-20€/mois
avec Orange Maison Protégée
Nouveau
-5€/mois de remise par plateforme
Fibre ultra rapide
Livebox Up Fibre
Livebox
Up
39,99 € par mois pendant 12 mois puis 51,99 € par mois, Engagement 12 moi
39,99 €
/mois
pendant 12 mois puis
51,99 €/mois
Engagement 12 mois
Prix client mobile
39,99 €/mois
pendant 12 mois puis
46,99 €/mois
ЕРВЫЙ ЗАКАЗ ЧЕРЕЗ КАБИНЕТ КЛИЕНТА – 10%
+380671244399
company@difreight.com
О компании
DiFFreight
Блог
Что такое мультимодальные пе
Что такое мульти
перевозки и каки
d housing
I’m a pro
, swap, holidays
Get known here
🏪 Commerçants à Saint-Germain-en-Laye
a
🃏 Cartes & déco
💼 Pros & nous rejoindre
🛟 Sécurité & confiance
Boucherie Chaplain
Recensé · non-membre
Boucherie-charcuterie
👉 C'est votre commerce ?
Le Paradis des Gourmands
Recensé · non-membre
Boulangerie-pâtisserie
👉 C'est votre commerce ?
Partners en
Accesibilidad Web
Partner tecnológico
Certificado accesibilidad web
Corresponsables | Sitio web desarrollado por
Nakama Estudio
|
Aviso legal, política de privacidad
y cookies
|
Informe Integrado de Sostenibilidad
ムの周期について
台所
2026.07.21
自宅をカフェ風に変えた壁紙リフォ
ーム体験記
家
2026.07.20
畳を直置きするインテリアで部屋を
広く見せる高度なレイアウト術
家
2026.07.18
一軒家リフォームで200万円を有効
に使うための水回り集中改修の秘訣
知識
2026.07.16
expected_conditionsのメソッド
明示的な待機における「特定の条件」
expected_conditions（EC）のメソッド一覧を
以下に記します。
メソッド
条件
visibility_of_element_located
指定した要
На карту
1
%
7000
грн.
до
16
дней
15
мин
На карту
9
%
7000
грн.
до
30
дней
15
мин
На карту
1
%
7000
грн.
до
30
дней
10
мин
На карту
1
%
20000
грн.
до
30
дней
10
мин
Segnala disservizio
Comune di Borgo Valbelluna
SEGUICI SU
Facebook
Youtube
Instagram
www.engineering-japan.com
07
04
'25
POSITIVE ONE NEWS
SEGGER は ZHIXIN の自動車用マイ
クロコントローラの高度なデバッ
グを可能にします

◇ ◇ ◇

— Task description —
Your answer should be the lines of the records that include the word "такое".

— The answer —
Что такое мультимодальные пе
Что такое мульти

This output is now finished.